Task brief >>
Once you reach the line containing "index dip: (514, 311)" in the entries below, write out that line and each one after it down to the line containing "pinky tip: (392, 437)", exactly and with nothing added.

Available data >>
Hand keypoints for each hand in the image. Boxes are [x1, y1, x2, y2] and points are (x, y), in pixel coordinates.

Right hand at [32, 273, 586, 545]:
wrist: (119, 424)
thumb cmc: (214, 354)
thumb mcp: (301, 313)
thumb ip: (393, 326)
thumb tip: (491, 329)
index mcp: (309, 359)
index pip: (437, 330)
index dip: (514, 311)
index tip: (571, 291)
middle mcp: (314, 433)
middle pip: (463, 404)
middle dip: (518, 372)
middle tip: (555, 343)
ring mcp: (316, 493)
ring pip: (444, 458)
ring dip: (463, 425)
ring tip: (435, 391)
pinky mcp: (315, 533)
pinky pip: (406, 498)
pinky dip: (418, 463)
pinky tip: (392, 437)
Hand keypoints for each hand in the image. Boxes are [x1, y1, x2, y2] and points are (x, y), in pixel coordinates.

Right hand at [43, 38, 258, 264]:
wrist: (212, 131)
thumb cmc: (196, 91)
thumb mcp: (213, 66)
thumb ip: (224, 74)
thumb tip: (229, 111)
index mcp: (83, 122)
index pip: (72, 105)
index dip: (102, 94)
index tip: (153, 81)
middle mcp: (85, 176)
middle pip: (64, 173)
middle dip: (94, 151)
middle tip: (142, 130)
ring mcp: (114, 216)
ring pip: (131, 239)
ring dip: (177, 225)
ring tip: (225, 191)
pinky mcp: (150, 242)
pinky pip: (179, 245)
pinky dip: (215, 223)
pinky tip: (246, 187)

Final answer >>
index dip: (514, 311)
index tip: (571, 291)
middle mcp: (314, 433)
middle pip: (463, 404)
middle dip: (518, 372)
middle tip: (555, 343)
ring mcp: (316, 493)
ring pip: (444, 458)
ring dip: (463, 425)
ring tip: (435, 391)
pinky mcp: (315, 533)
pinky pip: (406, 498)
pinky dip: (418, 463)
pinky tip: (392, 437)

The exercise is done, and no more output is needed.